Tuesday, August 17, 2010

Space,Place, and Music

After taking some time to process a very rich second summer at the Anghiari Music Festival, I want to share some of the unique expereiences created by the performance of intricately textured music in historically textured places. My thoughts have been influenced by those of Professor Roland Guenther, an early planner and proponent of the preservation of cultural landscapes, a scholar in Urban Studies, and an honorary citizen of Anghiari.

The festival runs for a full week in July, and the participants, The Southbank Sinfonia of London, the choral group Vox Musica, and this summer the Dutch National Opera, perform up to three concerts a day. From that broad range of wonderful concerts, two examples can give a sense of the interaction between the music and the venue.

One evening we drove a short distance out of Anghiari to Santa Maria alla Sovara, a Renaissance church damaged in the recent earthquake and reopened just this year. The program included Vivaldi's Magnificat and Haendel's Dixit Dominus. The spaces of the church interacted with the voices and instruments in a powerful symbiosis, notes soaring up into the vaulted ceiling, then sustaining and fading in a completely organic movement. And the church enclosed us in a specific place, stirring currents of meaning atround the history of the building and the music it facilitated.

On the final morning of the festival, we gathered in the restored medieval Badia just up from our apartment for a virtuoso performance of Schubert's quintet, the longest chamber work in the repertoire. The small church embraced us along with the musicians in an intimate environment perfectly matched to the dialogue offered by the players. Again, the space controlled the sound, producing a private experience, and again, the place created historical associations, linking the sacred and the secular.

The Anghiari Festival reminds us of that deep connection among space, place, and music, urging us out of sterile concert halls and into the architecture all around us, wherever we live. Of course, the musicians must exercise care in choosing venues and works, but when space, place and music converge, they yield an incomparable engagement of all the senses.

Wednesday, August 4, 2010

Last Days


We had much debate about where to go after (sigh) leaving Anghiari. Pompeii and Ercolano called, but we had misgivings about the amount of time we had available after lingering on in Anghiari to hear the Mozart opera and a final chamber music performance on Sunday afternoon. Moreover, Tom's wonderful doctor in San Sepulcro wanted to see him again on Monday morning to give him another treatment. Eventually, we also agreed that it was too hot to turn south.

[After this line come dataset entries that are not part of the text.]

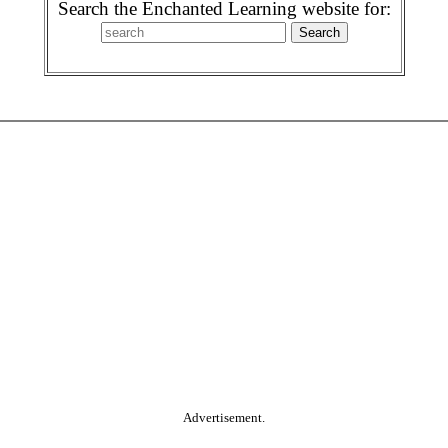
Search the Enchanted Learning website for:
Advertisement.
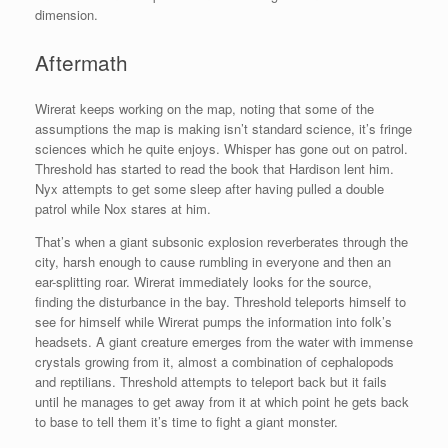
dimension.
Aftermath
Wirerat keeps working on the map, noting that some of the
assumptions the map is making isn’t standard science, it’s fringe
sciences which he quite enjoys. Whisper has gone out on patrol.
Threshold has started to read the book that Hardison lent him.
Nyx attempts to get some sleep after having pulled a double
patrol while Nox stares at him.
That’s when a giant subsonic explosion reverberates through the
city, harsh enough to cause rumbling in everyone and then an
ear-splitting roar. Wirerat immediately looks for the source,
finding the disturbance in the bay. Threshold teleports himself to
see for himself while Wirerat pumps the information into folk’s
headsets. A giant creature emerges from the water with immense
crystals growing from it, almost a combination of cephalopods
and reptilians. Threshold attempts to teleport back but it fails
until he manages to get away from it at which point he gets back
to base to tell them it’s time to fight a giant monster.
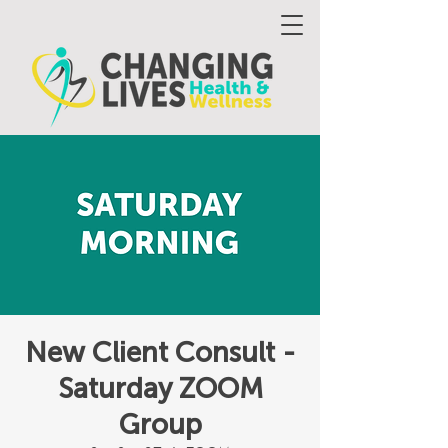
New Client Consult -
Saturday ZOOM
Group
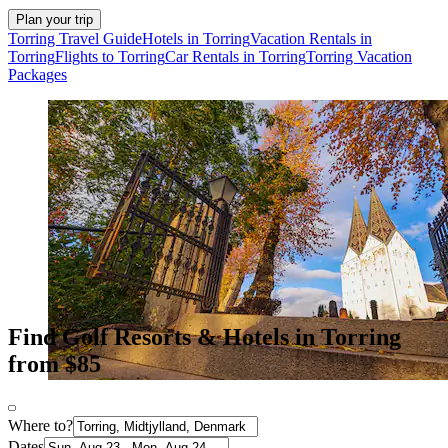
Plan your trip
Torring Travel Guide
Hotels in Torring
Vacation Rentals in
Torring
Flights to Torring
Car Rentals in Torring
Torring Vacation
Packages
Find Golf Resorts & Hotels in Torring
from $85
Where to?
Dates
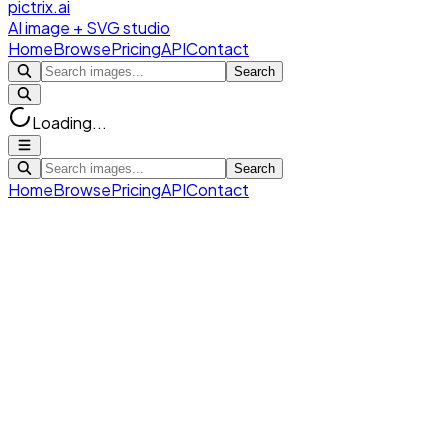
pictrix.ai
AI image + SVG studio
Home
Browse
Pricing
API
Contact
Search
Loading...
Search
Home
Browse
Pricing
API
Contact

Therefore, after the last treatment in San Sepulcro, we set our sights on Mantua, where we drove through the still pastoral setting of Virgil's birthplace just outside the city, and enjoyed a rich day taking in the artistic wonders of the court palaces of the Gonzagas. Our first objective was to see Mantegna's paintings in the Bridal Chamber. A plus was the discovery that Mantua is the place where Giulio Romano flourished. As the only artist specifically mentioned by Shakespeare, he captured Tom's interest. We admired his beautiful home and some of his other architectural creations. However, his great glory was as a master of fresco. The student of Rafael, he had a great realistic technique, but he lacked any sense of restraint. Thus, his great works are the over-the-top frescoes of the story of Troy, the gods celebrating the wedding of Cupid and Psyche presided over by a gigantic Polyphemus, and the notorious Hall of the Giants. Here, he portrays the gods fleeing in terror from the giants as massive earthquakes crush the mammoth figures of the primordial sons of Gaia. Nothing subtle about Giulio Romano!
After an exhausting day of hoofing about Mantua, we chose a more conservative route for the last day, heading straight for Florence. Our first objective was to turn in the car, and then to head for the Brancacci Chapel to see the frescoes of Masaccio, Filippino Lippi and others. That was all we aimed to do on that day. Walking back across the Arno, we spent an hour in Santa Maria Novella, admiring the frescoes there. Then we went to the Cathedral Square for drinks in an exorbitantly expensive cafe. A final delicious Tuscan dinner concluded our stay in Italy and it was early to bed and early to rise for our trip home.